Bien joué, au demeurant : je comprends que le président préfère que le prochain 14 juillet soit accompagné d’un coupage de cheveux en quatre sans importance sur la présence de McFly et Carlito dans un avion de la Patrouille de France, plutôt que de réflexions sur ce que les militaires qui vont défiler peuvent bien penser, au-delà des discours convenus de certains chefs acquis au pouvoir, de tribunes désormais bien connues.
Loin du débat d’idées
Tout le monde a compris que la campagne pour les élections présidentielles a commencé depuis déjà quelques mois. La vidéo de McFly et Carlito est donc un clip de campagne, sans doute pour Emmanuel Macron lui-même, à défaut pour le candidat qu’il choisira d’adouber. Certes, l’utilisation des moyens de l’État au profit d’un candidat est désormais totalement banale, mais doit-elle pour autant être considérée comme normale ? Une chose est sûre : ce mélange des genres ne bénéficie aucunement au débat d’idées.
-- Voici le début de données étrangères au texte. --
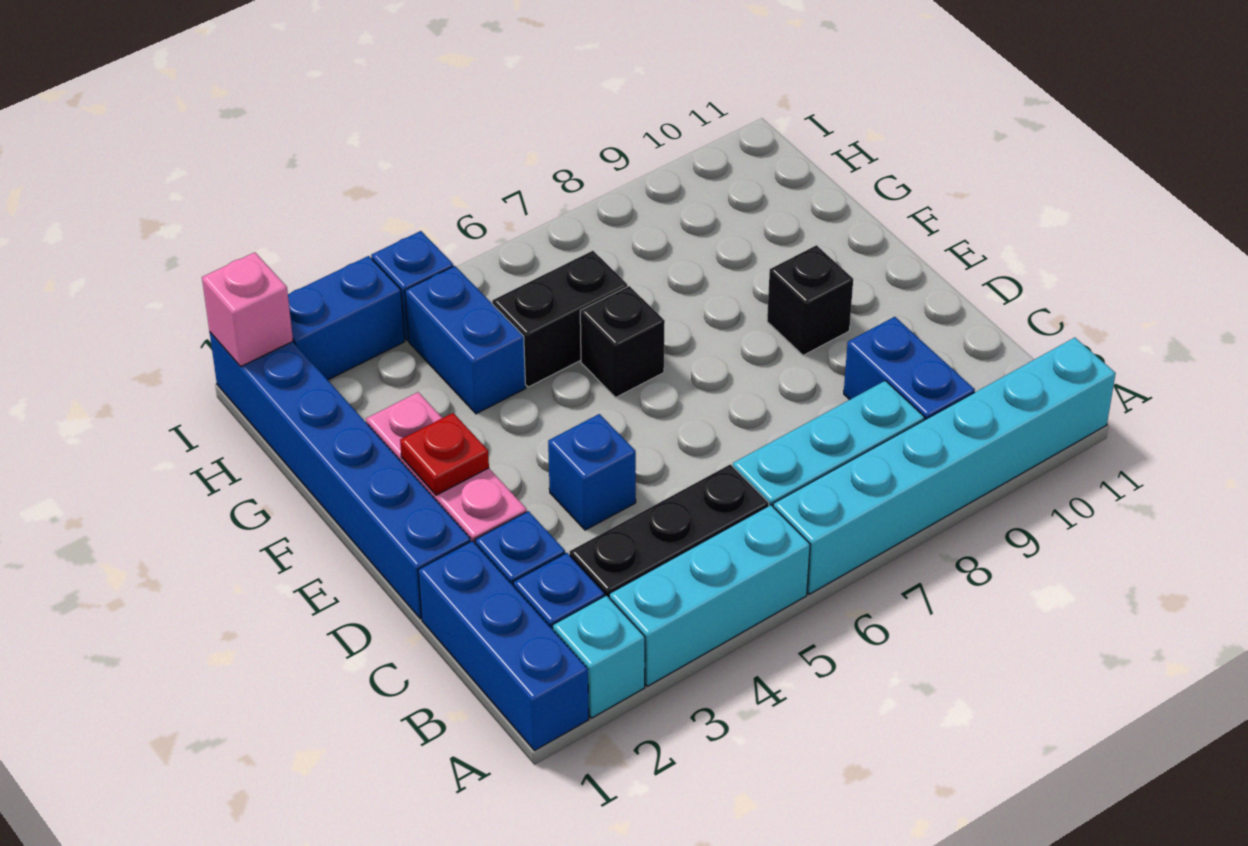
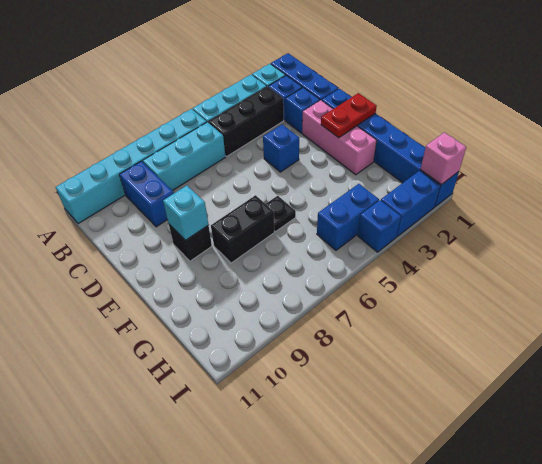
red 1x1 plate [400,413,489,495] -> red 1x2 plate [321,93,377,138]
none -> cyan 1x1 brick [163,186,209,240]
black 1x1 brick [580,286,665,398] -> black 1x1 plate [266,196,296,232]
blue 1x2 brick [405,266,526,414] -> blue 1x2 brick turned to [317,184,379,250]
black 1x2 brick [492,251,627,387] -> black 1x2 brick moved to [211,195,274,263]

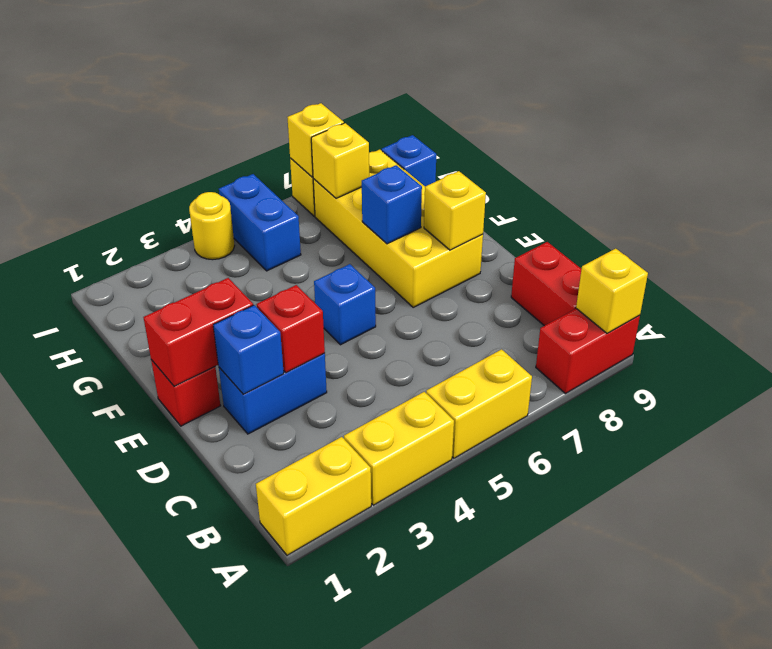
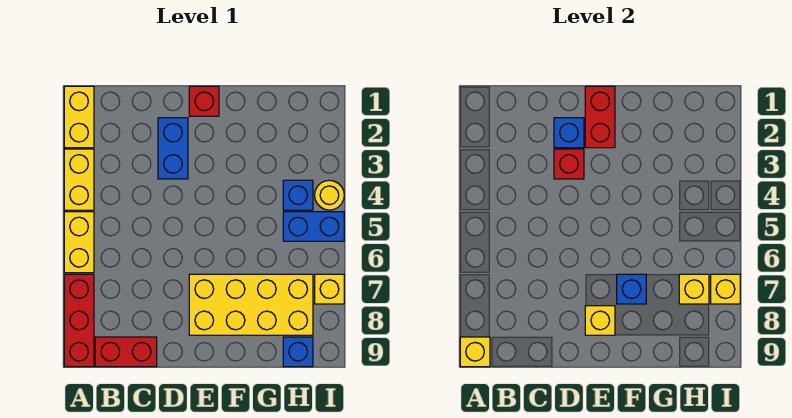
red 1x2 brick [536,309,640,394] -> red 1x3 brick [64,274,94,367]
blue 1x1 brick [314,264,376,345] -> blue 1x1 brick moved to [283,180,313,210]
Mais d’ailleurs, est-il encore vraiment question de débat d’idées ?
Car enfin ! Lorsque Marlène Schiappa suggère Cyril Hanouna pour animer le débat de l’entre-deux-tours, on est au stade ultime de la politique-spectacle. Le buzz plutôt que la réflexion, le nombre de likes attendus plutôt que la compétence, la télé-réalité plutôt que la démocratie réelle : si l’objectif était de permettre au citoyen de faire un choix lucide dans les meilleures conditions possibles, la ministre proposerait Christine Kelly ou Sonia Mabrouk.
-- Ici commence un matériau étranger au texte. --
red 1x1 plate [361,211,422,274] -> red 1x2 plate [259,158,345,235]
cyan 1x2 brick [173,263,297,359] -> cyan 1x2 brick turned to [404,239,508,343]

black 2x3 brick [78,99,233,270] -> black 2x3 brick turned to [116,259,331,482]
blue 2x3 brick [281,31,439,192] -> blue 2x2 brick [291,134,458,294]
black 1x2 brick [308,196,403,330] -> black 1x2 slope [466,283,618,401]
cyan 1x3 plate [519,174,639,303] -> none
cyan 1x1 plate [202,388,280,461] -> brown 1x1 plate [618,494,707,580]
Que faut-il en comprendre ? Est-ce que LREM cible ainsi son public, ce qui serait révélateur d’une certaine orientation politique ? Même pas. Segmentation en slogans ciblés et contradictions permanentes : le « en même temps » n’est pas la volonté de dépasser les clivages, mais un vulgaire aveu marketing en phase avec la vision de la France comme d’un patchwork de parts de marché, France morcelée, communautarisée, multiculturelle. « Il n’y a pas une culture française, il y a une culture en France et elle est diverse », on connaît la chanson, c’est celle des Bleus version Youssoupha et elle est nettement moins sympathique que les quelques notes de Marseillaise métal d’Ultra Vomit. À part peut-être le projet d’américanisation à marche forcée de la société française et donc sa fragmentation, LREM n’a pas plus de convictions ni de colonne vertébrale idéologique que la division marketing d’une multinationale.
Tout le pays commence enfin à comprendre l’impérieuse urgence de réaffirmer les principes sur lesquels nous ne transigerons pas, d’exiger l’assimilation, de rétablir l’autorité, d’inspirer à nos enfants le désir non de la seule popularité mais plutôt de l’excellence. Tout le pays constate l’évidence d’un divorce total entre les forces de l’ordre et l’institution judiciaire, et on évoque de plus en plus et de plus en plus sérieusement un risque de guerre civile. Mais le « président probable candidat », lui, n’a qu’une seule priorité et qu’un seul message à faire passer : « McRon, votez comme vous êtes. » ■
« Exiger l’assimilation »? Mais il ne suffit pas de l’exiger pour l’obtenir. Et si on ne l’obtient pas, que fait-on?
L’assimilation, faut-il encore qu’on la souhaite, qu’on l’accepte, avant même de l’exiger. Dans ce dernier cas, si on ne l’obtient pas, on vire les concernés, et si c’est difficile au moins on leur coupe les vivres, les avantages et tout. Nous ne sommes pas un moulin. Ou : nous devons cesser de l’être.